Bestemmingsplannen Gemeente Hellendoorn
 

4.2 Uitgangspunten bestemmingsregeling

 

4.2.1 Algemeen

In dit onderdeel van de toelichting wordt nader ingegaan op de vormgeving van de verbeelding en de regels.

 

Bij de opzet van de regels is aangesloten op de wettelijke regelingen, namelijk de Wet ruimtelijke ordening en het Besluit ruimtelijke ordening. Tevens sluiten de regels aan bij de eisen conform Standaard Vergelijkbare BestemmingsPlannen 2008 (SVBP 2008).

 

Het bestemmingsplan is overeenkomstig het Besluit ruimtelijke ordening vervat in:

  • een geometrische plaatsbepaling van het plangebied en van de daarin aangewezen bestemmingen;

  • een beschrijving van die bestemmingen, waarbij per bestemming het doel of de doeleinden worden aangegeven.

 

Afstemming op andere wetten en verordeningen

Met het oog op de duidelijkheid, dan wel om een dubbel vergunningstelsel te voorkomen, is ten aanzien van het welstandsbeleid aangegeven hoe het gemeentebestuur bij de toepassing van de daarin opgenomen regelingen rekening houdt met het ruimtelijk beleid, zoals dat met het bestemmingsplan wordt nagestreefd.

4.2.2 Bestemmingsregels

In het plan zijn circa 20 bestemmingen opgenomen.

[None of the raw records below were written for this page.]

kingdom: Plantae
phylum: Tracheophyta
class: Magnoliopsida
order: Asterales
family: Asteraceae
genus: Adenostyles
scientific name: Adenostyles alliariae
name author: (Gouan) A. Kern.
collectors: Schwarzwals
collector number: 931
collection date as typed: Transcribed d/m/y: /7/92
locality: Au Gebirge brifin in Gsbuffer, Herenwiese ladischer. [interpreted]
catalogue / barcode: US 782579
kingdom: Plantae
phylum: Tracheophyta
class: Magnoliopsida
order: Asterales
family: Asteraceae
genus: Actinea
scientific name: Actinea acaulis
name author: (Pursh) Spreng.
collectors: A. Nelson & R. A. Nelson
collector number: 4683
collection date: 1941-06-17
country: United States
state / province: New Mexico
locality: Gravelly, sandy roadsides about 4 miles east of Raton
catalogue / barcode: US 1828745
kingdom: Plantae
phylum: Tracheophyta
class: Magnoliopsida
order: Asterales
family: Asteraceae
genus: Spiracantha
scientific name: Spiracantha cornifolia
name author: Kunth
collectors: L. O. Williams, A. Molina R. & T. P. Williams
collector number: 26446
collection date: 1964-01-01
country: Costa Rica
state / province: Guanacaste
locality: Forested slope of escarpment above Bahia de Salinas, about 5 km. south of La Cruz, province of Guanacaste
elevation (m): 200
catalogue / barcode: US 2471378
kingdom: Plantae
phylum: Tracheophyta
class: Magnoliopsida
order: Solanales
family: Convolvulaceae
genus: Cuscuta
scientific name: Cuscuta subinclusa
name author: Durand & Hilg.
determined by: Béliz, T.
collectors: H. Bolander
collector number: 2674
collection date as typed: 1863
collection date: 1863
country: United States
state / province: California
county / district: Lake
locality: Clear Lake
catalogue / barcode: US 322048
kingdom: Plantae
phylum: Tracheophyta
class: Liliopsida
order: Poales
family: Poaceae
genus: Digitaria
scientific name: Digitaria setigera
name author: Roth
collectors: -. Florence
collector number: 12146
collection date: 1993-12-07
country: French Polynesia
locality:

De verschillende bestemmingen hebben een vaste opbouw en volgorde:

1. Bestemmingsomschrijving;

2. Bouwregels;

en voorzover nodig:

3. Nadere eisen;

4. Afwijking van de bouwregels;

5. Specifieke gebruiksregels;

6. Afwijking van de gebruiksregels;

7. Omgevingsvergunning voor het uitvoeren van werk, geen bouwwerk zijnde, of van werkzaamheden;

8. Omgevingsvergunning voor het slopen van karakteristieke panden;

9. Wijzigingsbevoegdheid.

 

Algemene regels

Naast de bestemmingsregels, de begrippen en de wijze van meten, zijn nog algemene gebruiks- en afwijkingsregelsregels, overige regels en overgangs- en slotregels opgenomen.

4.2.3 Verbeelding (voorheen plankaart)

Voor dit bestemmingsplan zijn er twee voorname redenen om af te wijken van de standaard die in de gemeente Hellendoorn bestemmingsplan zijn er twee redenen om van de gekozen systematiek af te wijken. In de eerste plaats is er natuurlijk de inwerkingtreding van de Wet ruimtelijke ordening, in verband waarmee ook de verbeelding aan nieuwe eisen moet voldoen. In de tweede plaats is het specifieke karakter van het plangebied een reden om te kiezen voor een enigszins afwijkende opzet. Gezien het bijzondere karakter van het gebied Duivecate/Reggedal is de gebruikelijke regeling voor de bebouwde gebieden niet zonder meer toepasbaar. Het gebied vraagt maatwerk. Wat betreft de regeling voor (de functies van) de bebouwing is zoveel mogelijk uitgegaan van de systematiek voor het bebouwde gebied; voor de onbebouwde gebieden (agrarisch, natuur en dergelijke) is aansluiting gezocht bij het in voorbereiding zijnde bestemmingsplan buitengebied. Bestaande bebouwing en functies worden op deze wijze adequaat geregeld, terwijl de waarden van onbebouwde gebieden zoveel mogelijk eensluidend zijn aan het aangrenzende buitengebied.